* **原文摘录**:
+ + +
脉络膜新生血管(Choroidal Neovascularization,CNV)也称视网膜下新生血管,是由多种病因所致的脉络膜新生血管芽穿越bruch膜并在视网膜色素上皮下和/或上增殖形成的纤维血管组织,由于管壁的通透性高于正常血管,常伴有黄斑部视网膜下的浆液性渗出和出血,继而可形成瘢痕,造成黄斑部损伤,严重影响中心视力,甚至致盲。以CNV为主要病理特征的年龄相关性黄斑变性目前已成为国内外老年人群中首要的致盲性眼病。如何有效的抑制CNV的形成和生长是多年来一直困扰眼科学界的难题和研究热点。
CNV的确切发病机制尚未阐明,缺乏理想的防治手段。目前抑制或消退CNV的途径有激光光凝、光动力疗法(PDT)、经瞳孔温热疗法(TTT)、手术剥除及放射治疗,但治疗效果不尽如人意,或复发率高,或不可避免损伤正常组织结构,造成视功能进一步恶化。
+ + +
* **清单摘录**:
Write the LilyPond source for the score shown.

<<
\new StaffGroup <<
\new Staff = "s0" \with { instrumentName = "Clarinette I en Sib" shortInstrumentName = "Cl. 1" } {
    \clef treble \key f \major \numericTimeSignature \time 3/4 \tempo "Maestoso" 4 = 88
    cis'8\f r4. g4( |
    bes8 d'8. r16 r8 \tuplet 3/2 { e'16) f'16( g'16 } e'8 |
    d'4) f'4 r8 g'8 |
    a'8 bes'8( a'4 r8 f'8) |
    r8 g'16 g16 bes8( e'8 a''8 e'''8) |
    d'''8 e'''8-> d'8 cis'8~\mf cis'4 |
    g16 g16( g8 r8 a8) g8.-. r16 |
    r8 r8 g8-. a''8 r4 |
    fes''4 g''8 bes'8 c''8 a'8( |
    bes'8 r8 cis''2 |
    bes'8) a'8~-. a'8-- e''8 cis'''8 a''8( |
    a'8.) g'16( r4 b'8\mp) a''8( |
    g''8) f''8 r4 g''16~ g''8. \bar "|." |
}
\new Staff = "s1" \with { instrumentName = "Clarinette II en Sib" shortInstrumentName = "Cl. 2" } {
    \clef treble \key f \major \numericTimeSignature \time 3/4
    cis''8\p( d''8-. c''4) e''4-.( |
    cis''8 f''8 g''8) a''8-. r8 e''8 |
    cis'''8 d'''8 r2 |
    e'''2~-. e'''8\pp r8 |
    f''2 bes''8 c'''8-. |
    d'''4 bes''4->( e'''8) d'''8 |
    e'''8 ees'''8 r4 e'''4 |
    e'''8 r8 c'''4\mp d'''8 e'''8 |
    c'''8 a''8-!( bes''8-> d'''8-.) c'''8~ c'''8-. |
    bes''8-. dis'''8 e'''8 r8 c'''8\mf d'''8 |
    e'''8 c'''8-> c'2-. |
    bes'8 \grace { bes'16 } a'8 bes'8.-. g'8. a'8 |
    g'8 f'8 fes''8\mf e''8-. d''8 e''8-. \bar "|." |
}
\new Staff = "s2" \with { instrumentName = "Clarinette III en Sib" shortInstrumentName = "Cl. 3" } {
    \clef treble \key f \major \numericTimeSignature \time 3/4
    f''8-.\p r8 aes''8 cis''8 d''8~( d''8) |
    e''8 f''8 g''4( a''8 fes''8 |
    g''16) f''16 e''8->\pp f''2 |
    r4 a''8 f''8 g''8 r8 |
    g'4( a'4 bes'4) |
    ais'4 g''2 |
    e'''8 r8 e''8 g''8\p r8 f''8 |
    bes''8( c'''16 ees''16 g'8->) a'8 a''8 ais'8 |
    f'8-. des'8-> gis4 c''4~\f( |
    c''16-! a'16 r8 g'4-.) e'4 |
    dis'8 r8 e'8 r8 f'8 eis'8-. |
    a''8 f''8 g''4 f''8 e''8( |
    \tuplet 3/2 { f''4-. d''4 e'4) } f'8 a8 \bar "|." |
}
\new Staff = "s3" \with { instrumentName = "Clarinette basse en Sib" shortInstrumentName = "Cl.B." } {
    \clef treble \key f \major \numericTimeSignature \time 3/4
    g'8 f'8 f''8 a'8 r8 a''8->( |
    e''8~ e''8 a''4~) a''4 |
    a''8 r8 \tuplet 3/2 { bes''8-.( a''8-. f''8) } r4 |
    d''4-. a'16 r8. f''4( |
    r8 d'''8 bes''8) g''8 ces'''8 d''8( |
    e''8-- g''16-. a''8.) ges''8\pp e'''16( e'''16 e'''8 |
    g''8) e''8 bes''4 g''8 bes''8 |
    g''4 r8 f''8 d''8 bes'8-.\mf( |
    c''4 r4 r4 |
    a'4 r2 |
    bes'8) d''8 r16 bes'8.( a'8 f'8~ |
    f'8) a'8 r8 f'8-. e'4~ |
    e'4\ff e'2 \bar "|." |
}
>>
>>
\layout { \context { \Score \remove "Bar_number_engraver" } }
+ + +
将脉络膜新生血管这段原文中从“脉络膜新生血管(Choroi”起一直到“结构,造成视功能进一步恶化。”为止的全部文字原样摘出。 上述清单在此不起任何作用。

* **答复**:
脉络膜新生血管(Choroidal Neovascularization,CNV)也称视网膜下新生血管,是由多种病因所致的脉络膜新生血管芽穿越bruch膜并在视网膜色素上皮下和/或上增殖形成的纤维血管组织,由于管壁的通透性高于正常血管,常伴有黄斑部视网膜下的浆液性渗出和出血,继而可形成瘢痕,造成黄斑部损伤,严重影响中心视力,甚至致盲。以CNV为主要病理特征的年龄相关性黄斑变性目前已成为国内外老年人群中首要的致盲性眼病。如何有效的抑制CNV的形成和生长是多年来一直困扰眼科学界的难题和研究热点。
CNV的确切发病机制尚未阐明,缺乏理想的防治手段。目前抑制或消退CNV的途径有激光光凝、光动力疗法(PDT)、经瞳孔温热疗法(TTT)、手术剥除及放射治疗,但治疗效果不尽如人意,或复发率高,或不可避免损伤正常组织结构,造成视功能进一步恶化。